The ultimate health was to never need such a device, but there was a substantial and likely growing group of people that needed this assist to cross the chasm – from non awareness to initial awareness. In systems thinking this is called double loop learning  where participants not only get feedback on their decisions and consequences, but over time change their mental models and decision rules. Yet for someone who has a lifetime of unhealthy breathing, eating, or exercising, it may mean that life change will require continuous support for this learning process. (More on single and double loop learning here in a course I teach at NYU ITP – Bodies and Buildings) and this study of meditation and mindfulness by Jerath Barnes and Wright in Frontiers in Neuroscience.
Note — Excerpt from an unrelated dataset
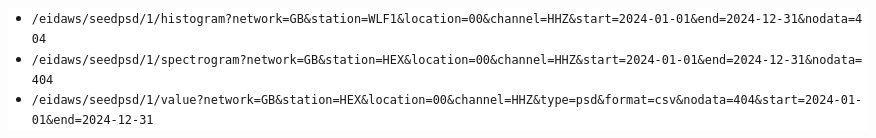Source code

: - `/eidaws/seedpsd/1/histogram?network=GB&station=WLF1&location=00&channel=HHZ&start=2024-01-01&end=2024-12-31&nodata=404`
- `/eidaws/seedpsd/1/spectrogram?network=GB&station=HEX&location=00&channel=HHZ&start=2024-01-01&end=2024-12-31&nodata=404`
- `/eidaws/seedpsd/1/value?network=GB&station=HEX&location=00&channel=HHZ&type=psd&format=csv&nodata=404&start=2024-01-01&end=2024-12-31`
Flash forward to today, and the next 3 years of massive change in the health care sector, and we will see many startups and large companies repeat this exercise, getting that initial target customer wrong, over estimating the desire of people to be gamified into sleeker, healthier, smoke free versions of themselves, and using the wrong triggers. So how to think about the opportunity? Design for Mindfulness. Erika Carlson at Washington University in St. Louis recently published an excellent study on mindfulness as a goal. Drawing from cognitive, clinical, and social psychology, Carlson outlines a theoretical link between mindfulness and self-knowledge that suggests focusing our attention on our current experiences in a nonjudgmental way could be an effective tool for getting to know ourselves better. We will not truly move to a data-driven, transparent future of reduced cost, improved patient experience, and improved health outcomes (The Triple Aim) until we are first able to reach people at the right point on the mindfulness continuum.